The work appears in Nature Communications.
“In Salmonella, we knew that many serovars are specific to one host; we didn’t know why, but we knew that they are,” said Dieter Schifferli, senior author on the paper and a professor of microbiology in Penn’s School of Veterinary Medicine. “In this work, we found strong associations between different serovars’ adhesin molecules and their preferred hosts, relationships that we then confirmed with work in the lab.”
The research relies on what are known as genome-wide association studies, or GWAS, in which the genomes of various strains of Salmonella were partially sequenced and then compared, looking at key characteristics. This work made use of an enormous library of Salmonella maintained by Penn Vet. It contains thousands of different strains, as well as samples from the United States Centers for Disease Control and Prevention, U.S. Food and Drug Administration, Pennsylvania Department of Health and Institut Pasteur.
The scientists first focused their analyses on Salmonella enterica serovar Typhimurium, which is a leading cause of food poisoning but for which the molecular basis for host preferences is still a mystery.
The genomic analyses identified single nucleotide polymorphisms, or SNPs, which are variations in the nucleotide sequence of DNA. The scientists found a relatively large number of SNPs, particularly those that result in the production of a different amino acid, in genes coding for Salmonella surface proteins or secreted factors.
“We saw this huge variation in proteins on the surface of bacteria or in secretions, which are really the first lines of interaction with the host,” Schifferli said. “If there was so much variation, it suggests it must be linked to something important.”

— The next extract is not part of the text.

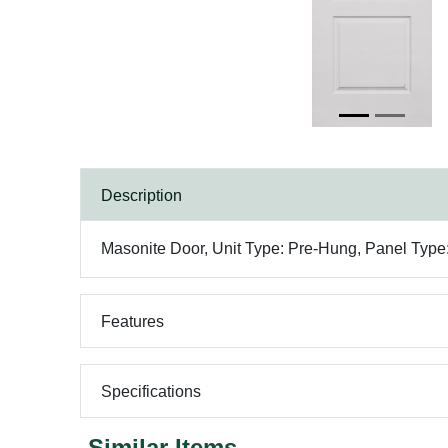
Description
Masonite Door, Unit Type: Pre-Hung, Panel Type:
Features
Specifications
Similar Items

Indeed, the researchers’ analysis showed that different host species tended to share patterns of these so-called non-synonymous SNPs, which create different protein sequences and structures.

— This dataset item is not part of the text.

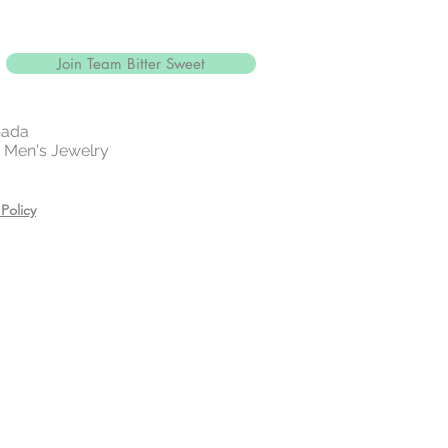
Join Team Bitter Sweet
nada
 | Men's Jewelry
Policy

Following these initial findings, the research team focused on genes for adhesin proteins, which play a key role in the interaction between bacteria and host. Analyzing 15 genes in 580 strains of Typhimurium, they found a high degree of variation and evidence of positive selection and strong evidence that the variation was associated with the particular strains’ host specificity.
With this statistical support in hand, the researchers went into the lab to test their findings. They chose to closely examine the adhesive properties of the protein FimH encoded by the gene fimH, which had shown the most variation in their previous analyses, a total of 17 variants, for their experiments. Selecting one variant that had been associated with human samples and another that had been associated with bovine samples, they introduced the variants into Escherichia coli and then tested the bacteria’s resulting binding affinity to cultured cells of either bovine or human origin.
Though the only difference between the two FimH variants was a single amino acid, they found that the bovine-associated FimH indeed bound preferentially to all bovine cells compared to the human-associated FimH. Selectively altering this one amino acid in a human-associated strain of Salmonella effectively reduced the ability of that strain to bind to human cells and increased its affinity for bovine cells.
“Manipulating bacteria in this way allowed us to show a cause and effect relationship between a SNP in an adhesin gene and the bacteria’s host specificity,” Schifferli said.
Further studies expanded this look to more serovars beyond Typhimurium, finding similar patterns of host-specific variation in the FimH protein.
A final set of experiments, again in the lab, expressed a variety of FimH variants from multiple serovars in E. coli, and tested their binding potential to porcine, human, bovine and chicken cells in culture. They found distinct species binding preferences for many of the FimH variants, confirming the host-specific associations they had seen in the in silico, or computational analyses.
Schifferli and colleagues plan to do similar genomic association studies to determine the genetic differences that may separate a strain of Salmonella that causes a brief gastrointestinal illness from one that cause a major systemic disease.
“The power of bacterial genomic association studies is that they can guide your work in the lab,” he said.